After years of believing in Jesus, I finally came to a point where I fell on my face and declared Him to be the Lord of my life. I made a personal declaration - a confession - of who He was and is and evermore shall be to anyone and everyone who would listen.

Just afterward, as truths came to me faster than I could possibly sort or contain them, I found myself in a small bed of confusion.

I'd ask God difficult questions...and He'd answer, but often I still found myself confused. Then, He would send a confirmation as to who He is in my life and the plan He has for it, again proving my importance to Him.

Sometimes we bring great joy to the Lord. Other times He must rebuke us.
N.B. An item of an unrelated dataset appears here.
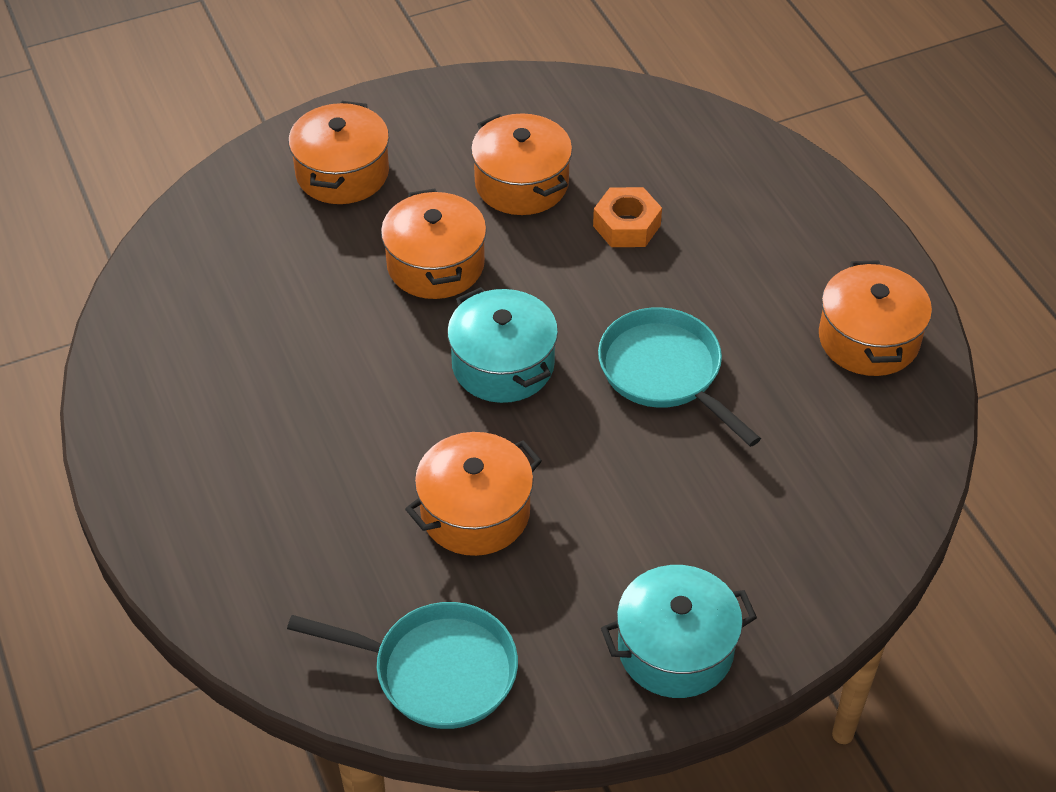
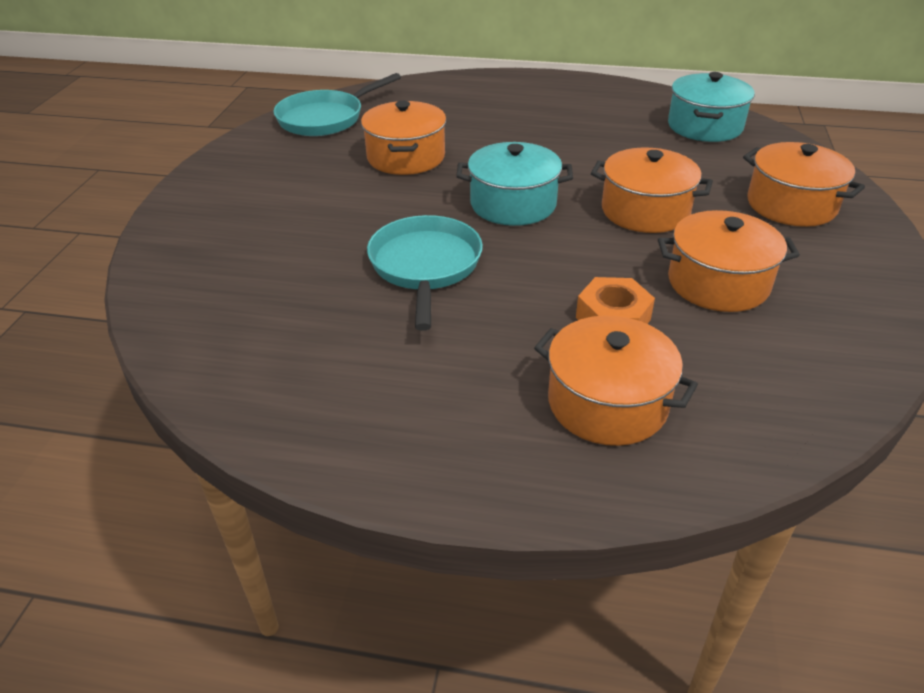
camera: 125 degrees right, 10 degrees down
(665, 372) = (425, 267): turquoise pan -> turquoise pan turned 90 degrees counterclockwise
(675, 649) = (225, 183): turquoise pot -> turquoise pot (705, 126)
(868, 339) = (324, 398): orange pot -> orange pot (607, 403)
Still, He loves us dearly...and so Peter learned some two thousand years ago.

The Confession
 
We've talked about this before, but it bears repeating: Peter knew very well who Jesus was.

Jesus and the boys were in Caesarea Philippi, a place dedicated to the glory of Rome. The phrase, "Caesar is lord!" could be heard clearly from her citizens. How appropriate that Jesus should ask His disciples there, "Who do people say I am?"
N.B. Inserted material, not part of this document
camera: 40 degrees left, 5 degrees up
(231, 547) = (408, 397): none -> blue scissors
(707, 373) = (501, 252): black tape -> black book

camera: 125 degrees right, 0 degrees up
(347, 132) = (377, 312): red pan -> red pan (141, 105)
In other words, we know who people say Caesar is. But what about me? Who are people saying I am?

It wasn't that Jesus didn't know the answer. It wasn't a question to be answered in order to enlighten Him, but to bring enlightenment to the men He loved and was preparing for great service.

The boys answered, "Some say John the Baptist." John had been beheaded by this point...and some believed John had returned in the form of Jesus to continue his ministry.   "Others say Elijah." Elijah was their great prophet whom God had taken up into heaven via fiery chariot instead of death. "Or, one of the other prophets," they concluded.

"Okay," Jesus nodded. "Now...how about you. Who do you say I am?"

Just last evening, as I sat in my living room with my home group sitting about me, I explained something very important to them: it's not enough to know what you believe. You must be able to know why you believe it.

Peter answered, "You are the Christ [the Messiah]." (Mark 8:29b)

In Matthew's version of this story, there is additional dialogue. After Peter's confession, Jesus says to him, "Blessed are you Simon, son of Jonah."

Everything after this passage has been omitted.